Being judge and jury all in one has got to be a heavy burden, but don't you know a lot of people who like the job? It is a popular avocation, even a full-time occupation for many. People who create this job for themselves can never be off duty or go on vacation. The work is just never done. They must be ever vigilant, lest anybody get away with anything that might differ an iota from the perspective of the ones who have made themselves the arbiters of right and wrong, the acceptable and the unacceptable, the good and the bad.
I can't imagine when they rest, can you? Gosh, they must be up all night, scrolling the Internet for news of someone doing something "bad" or at least something that could be questioned. They dash for the newspapers in the morning for other hints that could aid and abet them in their self-appointed posts. Innocent Facebook comments can provide opportunities for venomous and vicious judgment of a person's character, family of origin, ethnicity, faith or sexual orientation. They gather and distribute gossipy tidbits gleefully.
Tearing down another - making a judgment and issuing a sentence at one fell swoop - can be awfully satisfying to certain people. Former Georgia Gov. George Busbee - now deceased - had a granite plaque on his desk chiseled with the obvious: "It is easier to tear down a house than to build it up." It is the easy way out always to oppose other ways of thinking and remain safe in your own world rather than risk the discomfort of opening up to different views and perhaps having to alter or expand your understanding.
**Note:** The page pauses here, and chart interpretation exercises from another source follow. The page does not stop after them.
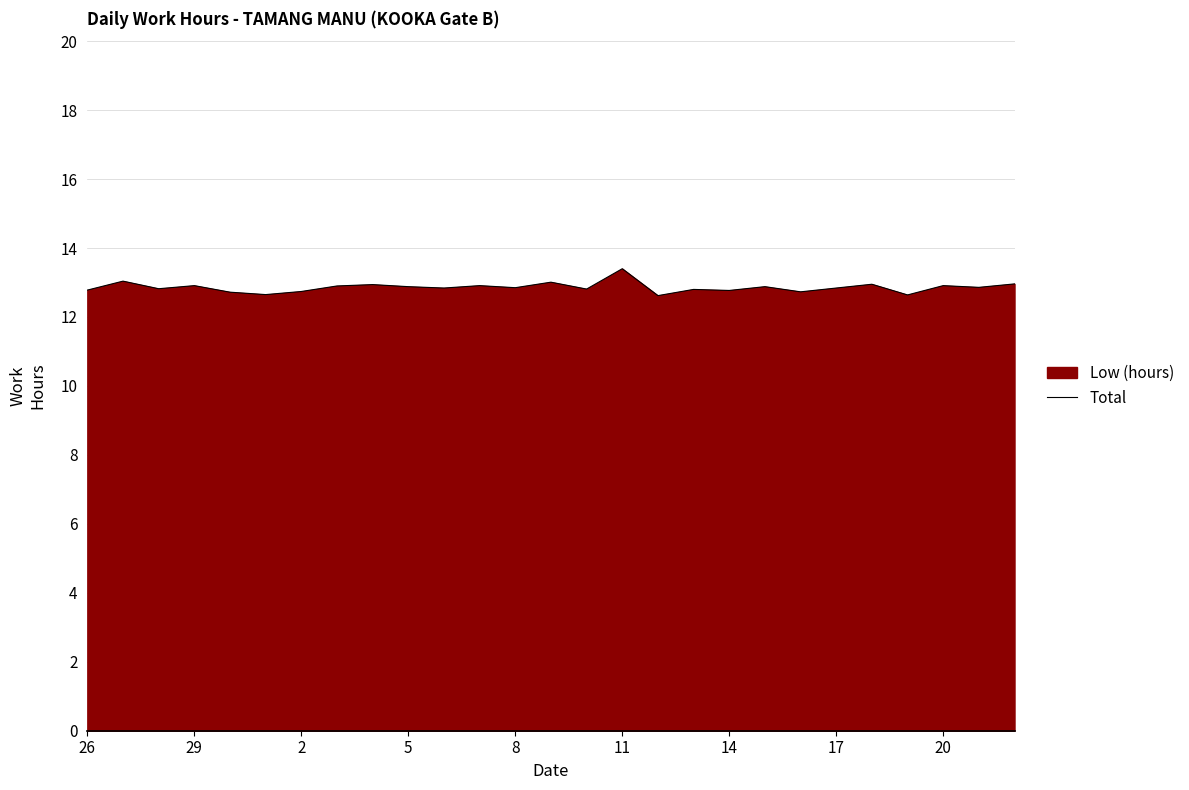

What is the difference between the maximum and minimum values?

0.8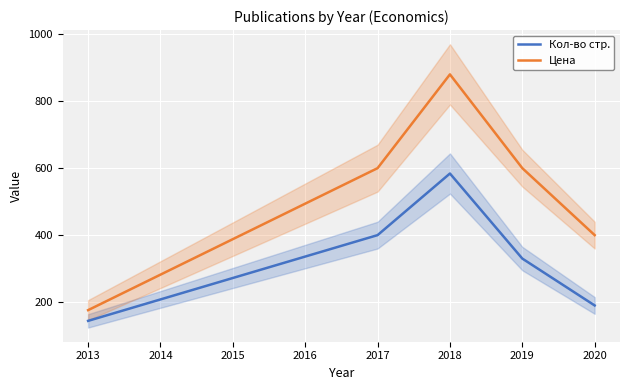

How many interior local peaks does the Кол-во стр. series have?

1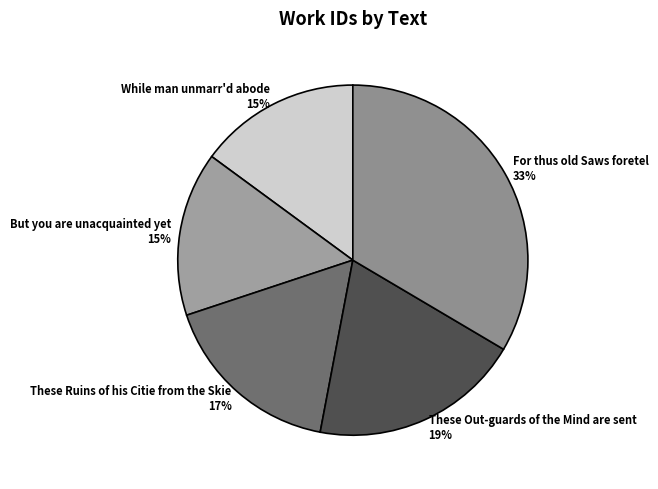

Does While man unmarr'd abode account for over 50% of the chart?

No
There are as many different ways of thinking, believing, acting and living in this world as there are people on the face of the planet. That only suggests that we are each and all fully capable of being judges. To be sure, judging has been necessary for the survival of the human race. We have to judge activities or people or situations that are safe to our personal being and those that pose danger. We judge food, drink, health and lifestyle habits that are good for us or hazardous. We have to judge between candidates and leaders as to who best protects those things we hold dear. Perhaps a better word for "judging" in these situations is to be "discerning" in regards to personal safety and well-being. We are warned not to judge by appearance.
Once you get into ascribing motives, you get into tricky territory not unlike shifting sands or quicksand itself. A recent news blurb datelined Alabama caught my eye: "Some schools cancel event after warning." The story was that some 200 schools nationwide had canceled their participation in national Mix It Up at Lunch Day, sponsored annually - this year on Oct. 30 - by the Southern Poverty Law Center. On Mix It Up at Lunch Day, students are challenged to take a different seat in the school cafeteria than their usual ones with friends and to find someone different to sit next to and get to know.
SPLC was formed in 1971 by civil rights attorneys Morris Dees and Joseph Levin Jr. as a nonprofit devoted to fighting hate and intolerance through education and litigation. Eleven years ago, SPLC launched the Mix It Up at Lunch Day as an anti-bullying program for schools across the country. It is intended to promote understanding and acceptance among students and to encourage an inclusive and nurturing school environment, one that would not brook hate or intolerance that leads to bullying, now a nationally acknowledged societal problem. How often do we read of students who choose suicide over the daily bullying they endure at school?
So tell me who could claim to be against anti-bullying efforts? Let's start with the American Family Association, described in the news as a "conservative evangelical group." Its leader issued a warning to schools that this year's event was a "nationwide push to promote the homosexual lifestyle in the public schools." It advised parents to keep their children at home that day. Two hundred schools caved.
Results of a 2008 survey of thousands of participants showed: 95 percent said students interacted positively with students outside their normal circles; 92 percent said students later were more aware of social boundaries and divisions at school; 83 percent said students made new friends; and 79 percent said students had a heightened awareness of tolerance and social justice issues.
What can be dangerous about encouraging students to find something to like about someone else, to be more understanding of the differences in people or to make new friends? It would appear the American Family Association rendered judgment without discernment. Don't you think we need in this world a good bit more tolerance and acceptance of our differences and more awareness of the unfair burdens born by those who don't fit a stereotypical mold? We've just got to learn to get along here because there's no place else to run.
Barbara Morgan is a Covington resident with a background in newspaper journalism, state government and politics.